Sangue, sudore e lacrime… un libro per restare umani.. Ascoltate che ne dice Daniela Morandini:
““ Blood, Sweat and Tears” (Sangue, sudore e lacrime) ,un libro “Per diventare un chirurgo migliore”.
E’ l’ultima pubblicazione di Philip F. Stahel, primario di chirurgia del trauma al Denver Health, in Colorado.
A sorpresa, il libro si apre con una fotografia di Positano: verso sera, la torre di Clavel, luogo magico per tanti futuristi.
“ E’ proprio nella spiaggia del Fornillo – scrive Stahel- vent’anni dopo un’esperienza terribile, che, bevendo un bicchiere di Greco di Tufo, ho finalmente avuto il mio momento di verità”.
“ Ero molto giovane, quando ho conosciuto Aniello Cappiello, il patriarca di questo pezzo di mare – ci racconta il dottore- . Mi aveva rimproverato in modo molto severo, per avere buttato in mare il nocciolo di una pesca:
-Rispetta il mare e ascoltalo sempre – mi disse”.
Quelle parole, il dottor Stahel non le ha mai dimenticate, e il nesso tra un chirurgo migliore, la torre di Clavel, e il nocciolo di pesca, e’ diventato sempre più forte.
Sono pagine, queste, che, con un rigore scientifico molto chiaro, illustrano casi clinici, analisi e statistiche, ma che, soprattutto, si basano sulla necessità di empatia, perché, prima di diventare un buon chirurgo, occorre essere una persona che sa ascoltare: ospedale non vuole dire automaticamente sicurezza.

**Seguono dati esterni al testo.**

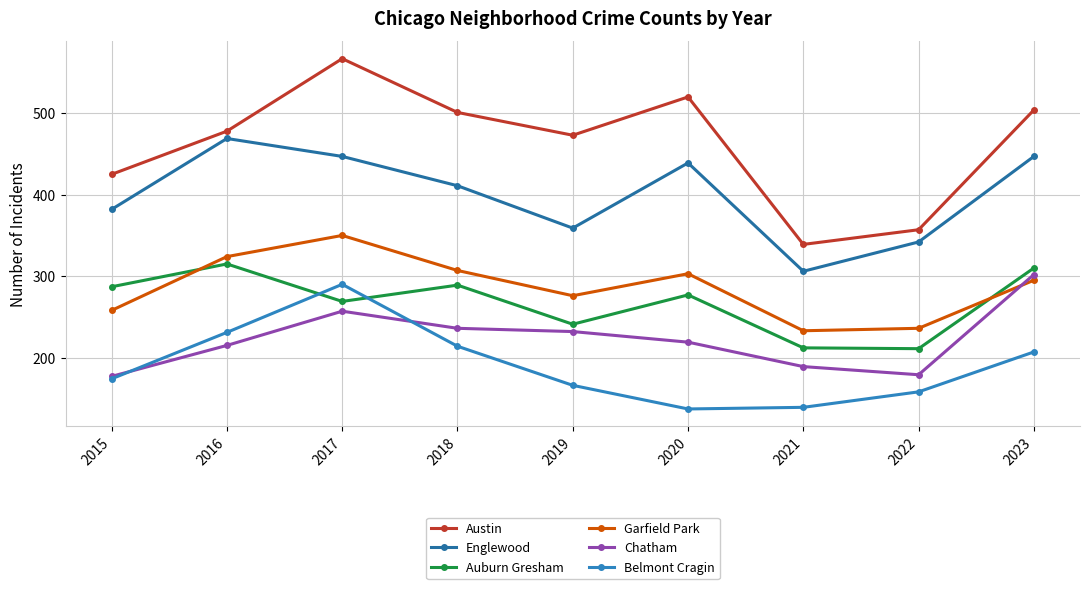

True or false: Englewood and Chatham intersect in this chart.

False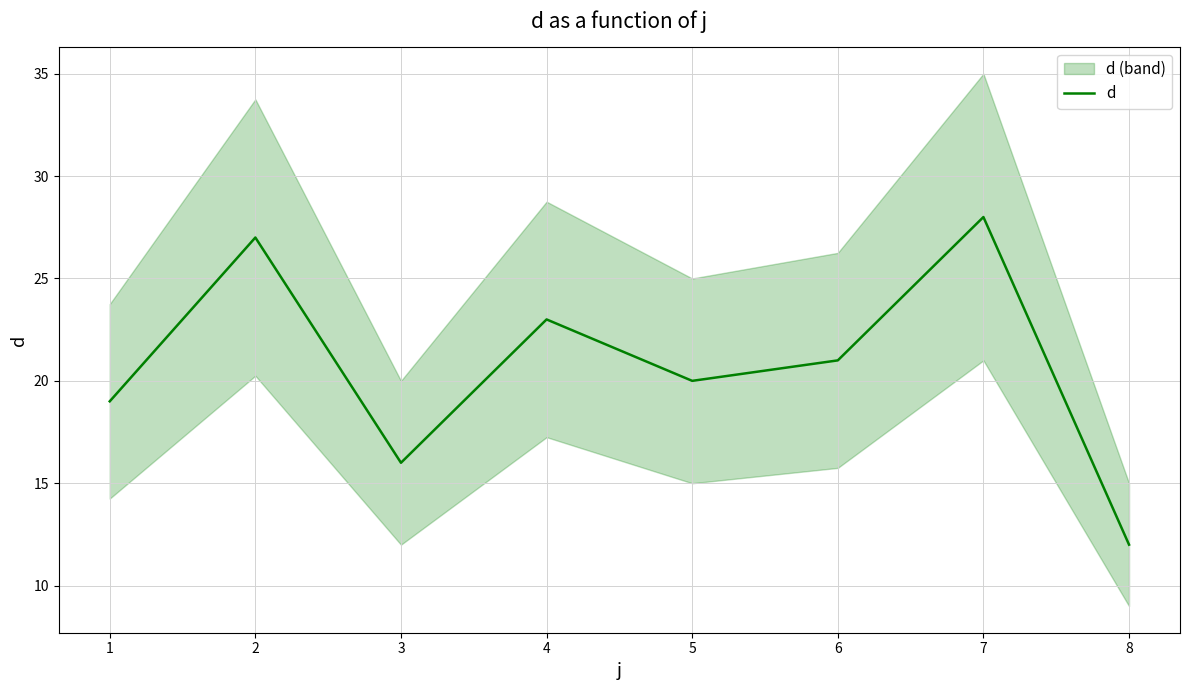

What is the ratio of the value at 8 to the value at 7?

0.4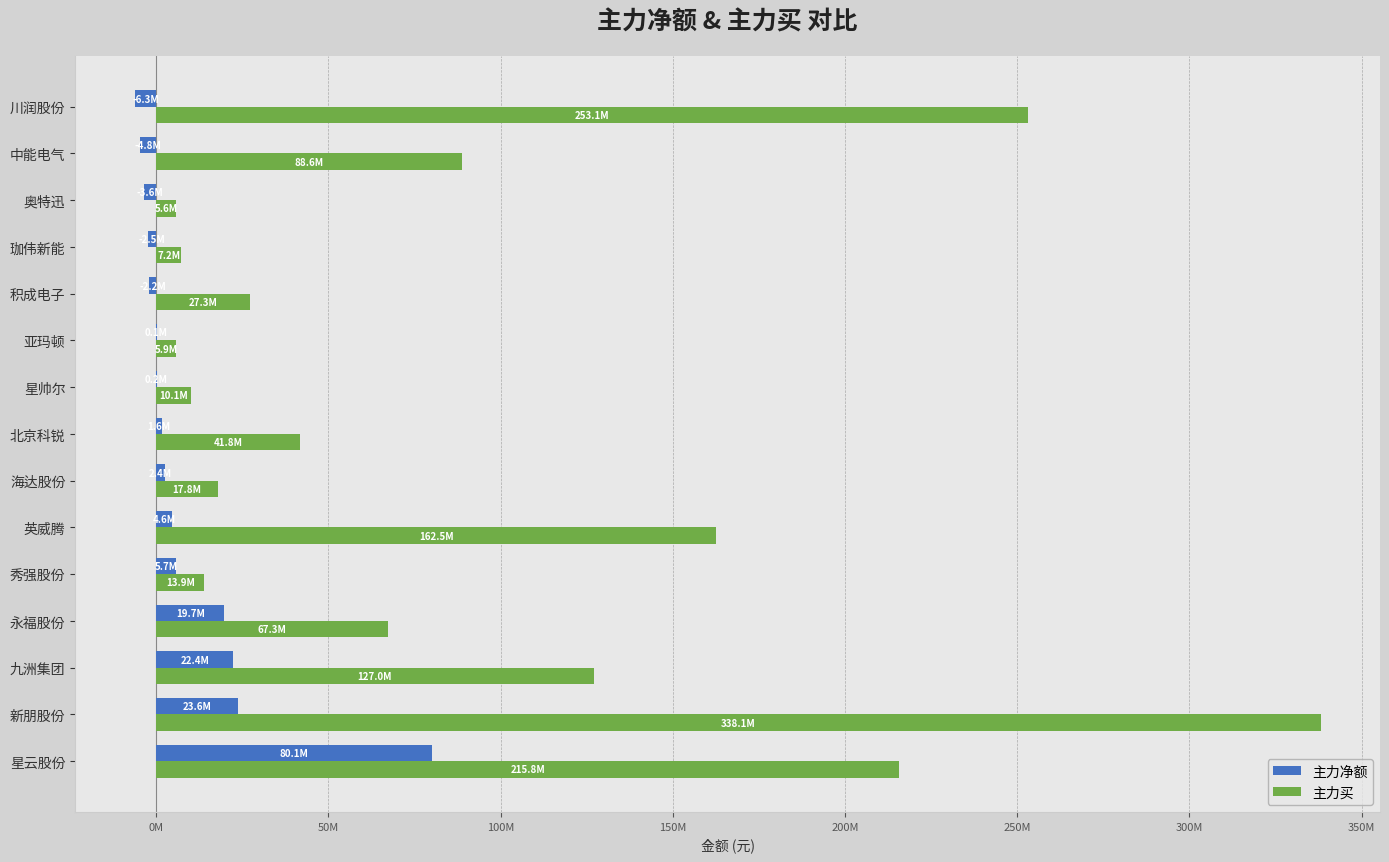

What is the smallest value displayed?

-6329543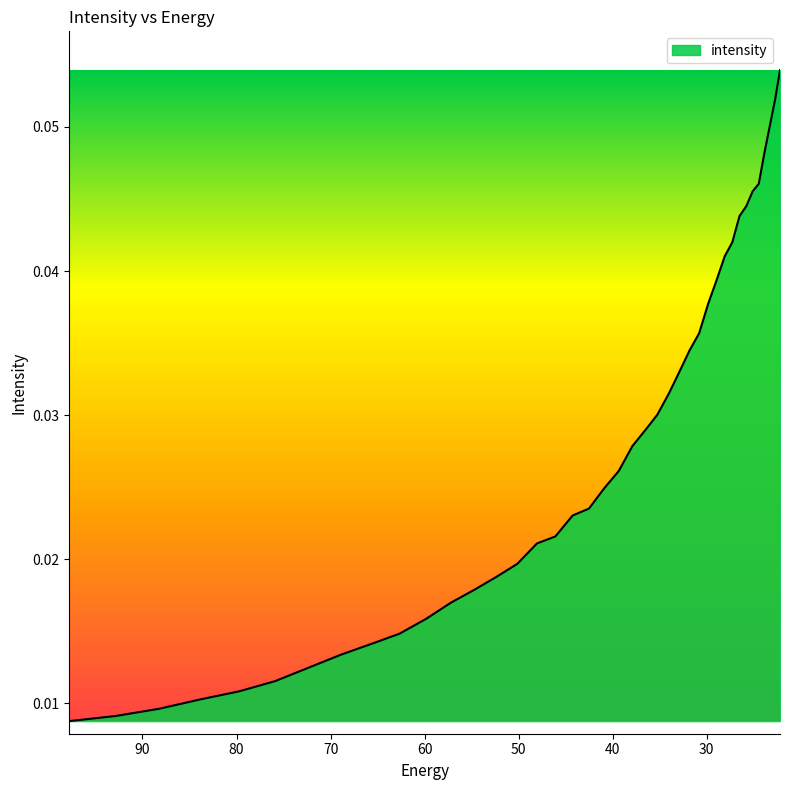

What position from the left is 40.894283?

20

“Mi hanno insegnato a tagliare, ad usare il bisturi, a rimuovere parti malate, ma io non sono un meccanico, non aggiusto automobili: quando i pazienti parlano, ci stanno già indicando la diagnosi”.
Il suo concetto di empatia e’ pragmatico: e’ la capacità di capire quello che sente l’altro, a prescindere dall’essere, o non essere d’accordo. Nulla a che vedere con la simpatia.

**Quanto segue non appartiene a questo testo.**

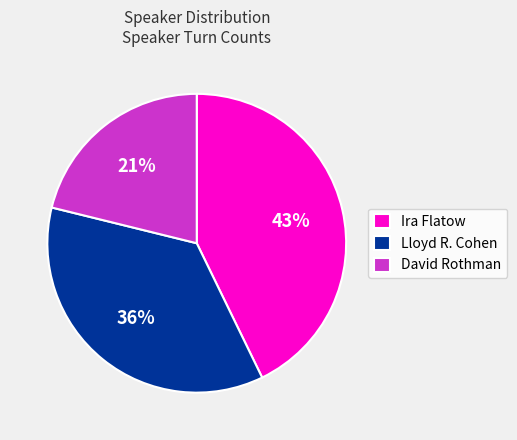

To the nearest percent, what is the combined percentage of Lloyd R. Cohen and Ira Flatow?

79%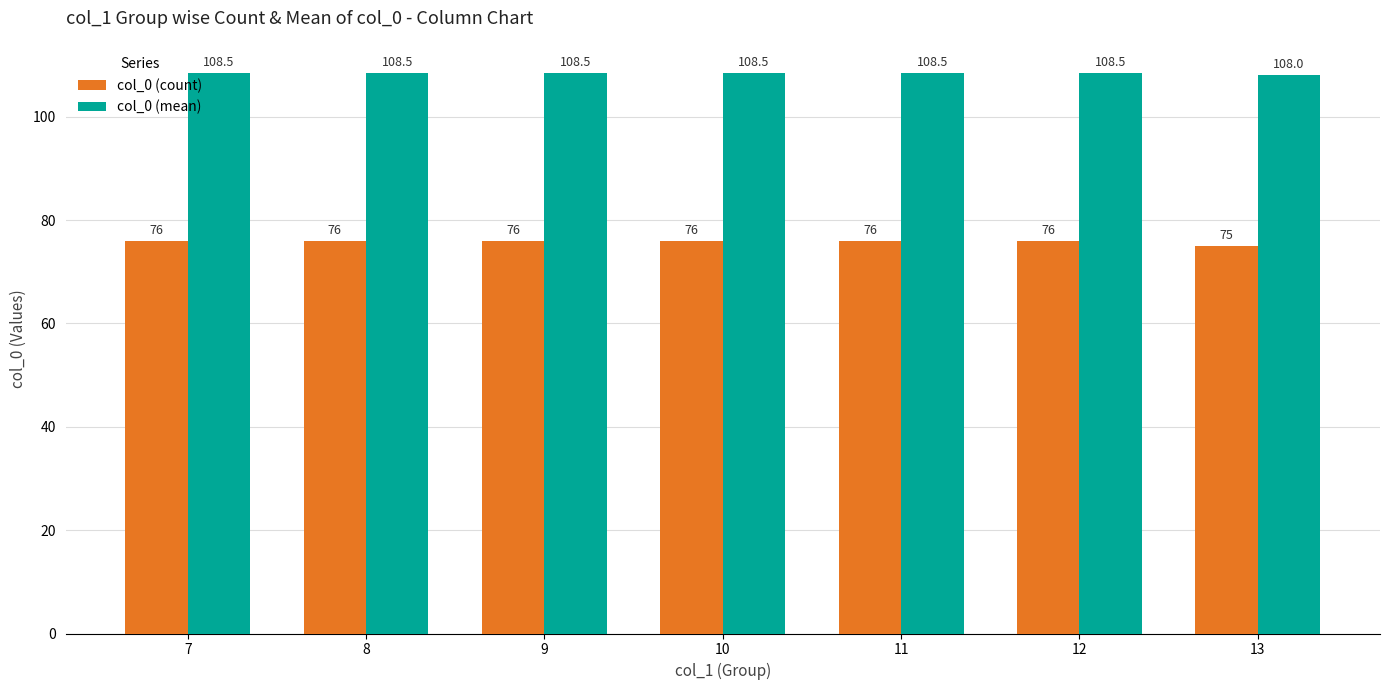

How many bars are there in each group?

2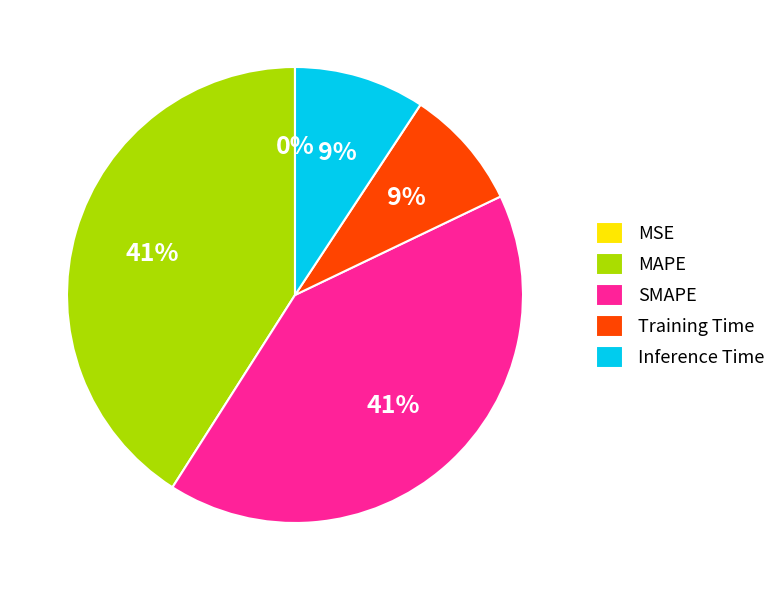

The SMAPE slice represents 33% of the pie. True or false?

False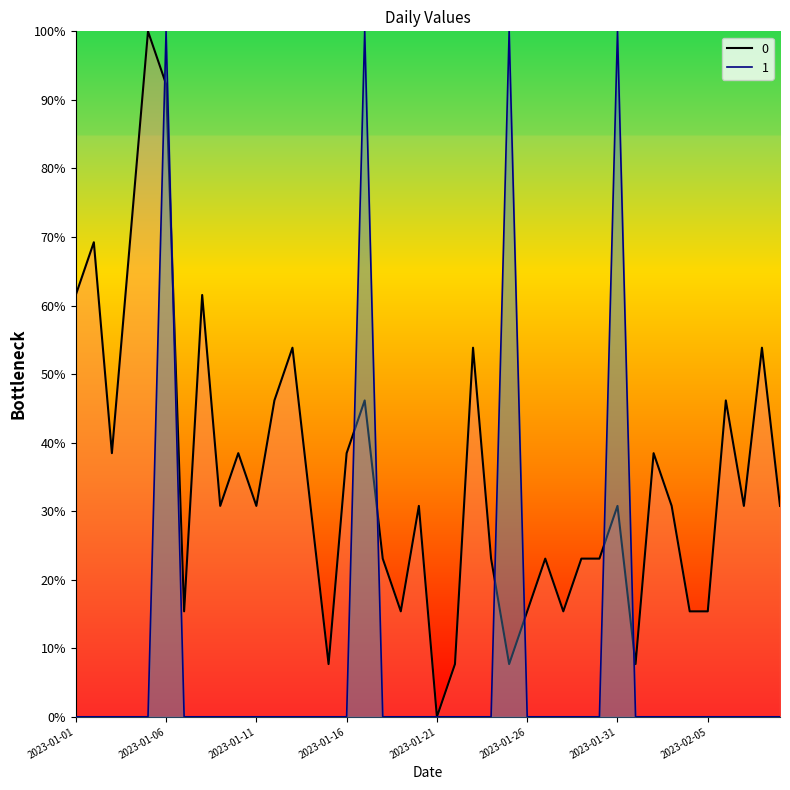

Reading right to left, extract all data points from this chart.

0: 2023-02-09=30.8	2023-02-08=53.8	2023-02-07=30.8	2023-02-06=46.2	2023-02-05=15.4	2023-02-04=15.4	2023-02-03=30.8	2023-02-02=38.5	2023-02-01=7.7	2023-01-31=30.8	2023-01-30=23.1	2023-01-29=23.1	2023-01-28=15.4	2023-01-27=23.1	2023-01-26=15.4	2023-01-25=7.7	2023-01-24=23.1	2023-01-23=53.8	2023-01-22=7.7	2023-01-21=0.0	2023-01-20=30.8	2023-01-19=15.4	2023-01-18=23.1	2023-01-17=46.2	2023-01-16=38.5	2023-01-15=7.7	2023-01-14=30.8	2023-01-13=53.8	2023-01-12=46.2	2023-01-11=30.8	2023-01-10=38.5	2023-01-09=30.8	2023-01-08=61.5	2023-01-07=15.4	2023-01-06=92.3	2023-01-05=100.0	2023-01-04=69.2	2023-01-03=38.5	2023-01-02=69.2	2023-01-01=61.5
1: 2023-02-09=0.0	2023-02-08=0.0	2023-02-07=0.0	2023-02-06=0.0	2023-02-05=0.0	2023-02-04=0.0	2023-02-03=0.0	2023-02-02=0.0	2023-02-01=0.0	2023-01-31=100.0	2023-01-30=0.0	2023-01-29=0.0	2023-01-28=0.0	2023-01-27=0.0	2023-01-26=0.0	2023-01-25=100.0	2023-01-24=0.0	2023-01-23=0.0	2023-01-22=0.0	2023-01-21=0.0	2023-01-20=0.0	2023-01-19=0.0	2023-01-18=0.0	2023-01-17=100.0	2023-01-16=0.0	2023-01-15=0.0	2023-01-14=0.0	2023-01-13=0.0	2023-01-12=0.0	2023-01-11=0.0	2023-01-10=0.0	2023-01-09=0.0	2023-01-08=0.0	2023-01-07=0.0	2023-01-06=100.0	2023-01-05=0.0	2023-01-04=0.0	2023-01-03=0.0	2023-01-02=0.0	2023-01-01=0.0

“Per esempio – scrive Stahel- sono empatico con un paziente sotto la maschera ad ossigeno, perché ha fumato crack, anche se non condivido quello che ha fatto. Sono empatico con un collega che ha sbagliato: potrebbe capitare anche a me”.

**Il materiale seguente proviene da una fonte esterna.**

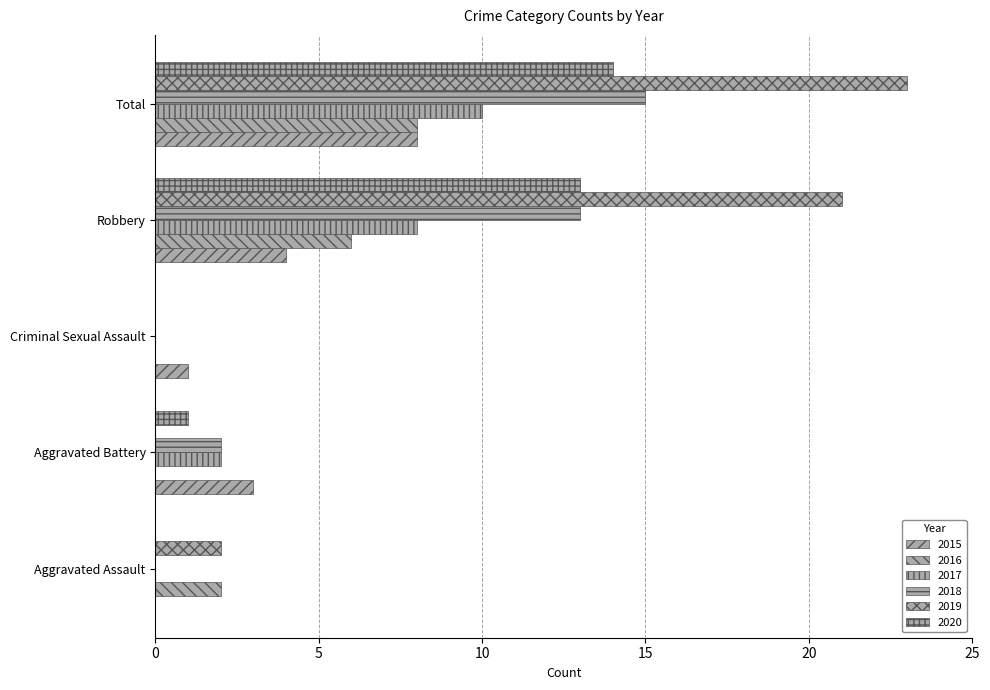

What is the value of the 2019 bar at the 5th from the left?

23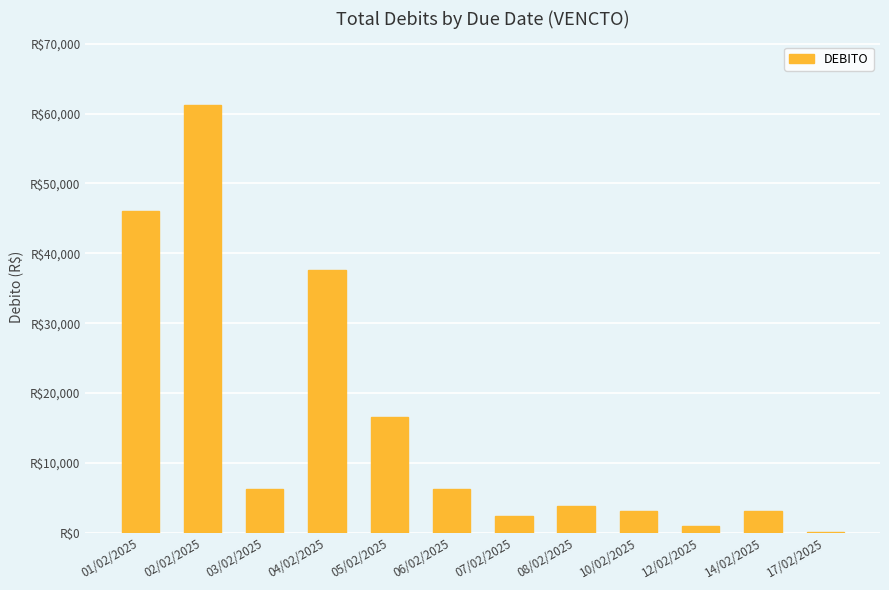

Reading right to left, what are all the values shown in this chart?

17/02/2025=164.1	14/02/2025=3051.1	12/02/2025=1038.3	10/02/2025=3063.9	08/02/2025=3857.2	07/02/2025=2357.4	06/02/2025=6221.1	05/02/2025=16597.1	04/02/2025=37580.9	03/02/2025=6278.6	02/02/2025=61161.9	01/02/2025=46125.6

Ma sviluppare empatia e’ un processo graduale,lento,difficile. E l’equilibrio può sempre essere minato dal delirio di onnipotenza,dalla seduzione della fama e del denaro. Eppure,in ogni chirurgo, ammonisce Sthael, c’é un piccolo cimitero dove, di tanto in tanto, si torna a pregare.
Solo quando si conquista una consapevolezza positiva – aggiunge- si riescono a fare i conti con il tempo, la risorsa più importante.
Il tempo non e’ denaro: non lo puoi depositare e ritirare più tardi. Il tempo é sentire, capire, valutare i rischi, intervenire, salvare una persona, migliorare la qualità di una vita. Ma anche gioco, sentimenti, Montagne Rocciose, musica, mare .
E così Phil, che neanche in sala operatoria vuole farsi chiamare ne’ dottore, ne’ Sir, né professore, conclude questo viaggio nella medicina, iniziato al Fornillo.
Ci si chiede allora se “ Blood, Sweat and Tears” sia solo un testo per diventare un chirurgo migliore o, ancor meglio, per restare umani.